Все последующее уместилось в несколько секунд, и несколько этих секунд впоследствии неизменно повергали Димочку (вскоре выяснилось, что именно так зовут двухметрового) в злобный транс. «Я уже почти догонял его, уже каких-нибудь несколько метров оставалось. Я хотел, пробегая мимо, дать ему оплеуху, чтобы он гробанулся на землю, — честно выдал свои отвратительные намерения Димочка, — пробежать немного вперед, развернуться, он-то к этому времени должен был уже подняться, первый раз я не хотел бить сильно, и потом сделать его вот этим каратистским ударом, — Димочка со свистом выбросил вверх длинную, как циркуль, ногу, и всем стало ясно: вмешательство сверхъестественных сил, не иначе, спасло Петра Петровича. — Так вот, — закончил рассказ о своем позоре Димочка, — я почти догнал его, когда он вдруг резко остановился и вот так, — Димочка показал, как именно, — выставил локоть. Сволочь! Я как лом проглотил. Главное, у него это вышло совершенно случайно. Черт его знает, может, к нему в рукав муравей заполз. В общем, он сделал меня в поддых… Тот самый случай, когда стреляет незаряженное ружье, курица кричит петухом, выигрывает лотерейный билет. И все равно мне нет оправдания! Я не должен был расслабляться…»

Откровенность Димочки, как, впрочем, и все, что он делал, носила отчасти лисий характер. Соврать ему было трудно, так как, во-первых, дело происходило у всех на глазах, во-вторых, он слышал, что на следующий день Наташа должна была здесь же встретиться с Петром Петровичем, и разговор у них, естественно, не мог не зайти об этом самом происшествии.

Они действительно встретились, но на мнимо недоуменный Наташин вопрос, что же там такое было после того, как они расстались, Петр Петрович то ли вообще не ответил, что ли ответил что-то вроде: «Не помню. Путалась под ногами какая-то шелупонь…» И все. Знал бы об этом Димочка!

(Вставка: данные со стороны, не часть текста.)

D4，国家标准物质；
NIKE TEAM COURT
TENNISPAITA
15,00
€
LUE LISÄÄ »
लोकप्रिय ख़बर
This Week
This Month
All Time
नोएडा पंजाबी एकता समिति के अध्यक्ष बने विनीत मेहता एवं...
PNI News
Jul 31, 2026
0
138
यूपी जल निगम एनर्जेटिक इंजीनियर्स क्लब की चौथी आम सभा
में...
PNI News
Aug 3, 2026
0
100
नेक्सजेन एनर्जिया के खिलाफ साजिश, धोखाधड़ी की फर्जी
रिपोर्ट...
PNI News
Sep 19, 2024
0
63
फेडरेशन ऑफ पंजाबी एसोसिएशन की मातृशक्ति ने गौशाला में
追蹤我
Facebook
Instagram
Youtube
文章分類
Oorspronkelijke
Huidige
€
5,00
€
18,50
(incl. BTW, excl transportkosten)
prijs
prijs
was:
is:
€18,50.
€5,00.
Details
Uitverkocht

Но в том и беда лисьих людей, что всех они подгоняют под собственный аршин, а встреться им человек, под этот аршин не попадающий, лисьи люди сами ставят себя в глупое положение.

С таких удивительных событий началось знакомство Наташи и Петра Петровича.

А теперь Наташа собиралась его завершить.

…Туман над озером окончательно оформился, в него словно провалились лодки, спешащие к пристани. Лишь взмахи весел нарушали целостность тумана, весла почему-то были различимы. В скамейке уже почти не осталось тепла. Цементный барабанщик-фавн издали казался синим, в вечернем сумраке уродство его было не столь кричащим. Более того, некую несвойственную ему при дневном освещении порочную игривость обрел фавн, он словно лукаво вслушивался в шум деревьев и всплески весел.

Все становится чуть-чуть иным вечером. Таинственными казались Наташе лица подруг, до последнего момента надеявшихся отговорить ее от задуманного. На дальней скамейке сидела Лахутина, совершенством своим и спокойствием напоминающая изваяние древнегреческой богини. Стоило, впрочем, ей произнести несколько фраз, очарование пропадало, но в данный момент Лахутина печально помалкивала. Рядом ерзал архитектор, успевающий каким-то образом бросать по сторонам ревнивые и гневные взгляды. Он был готов ревновать Лахутину к кому угодно, в том числе и к посиневшему барабанщику-фавну.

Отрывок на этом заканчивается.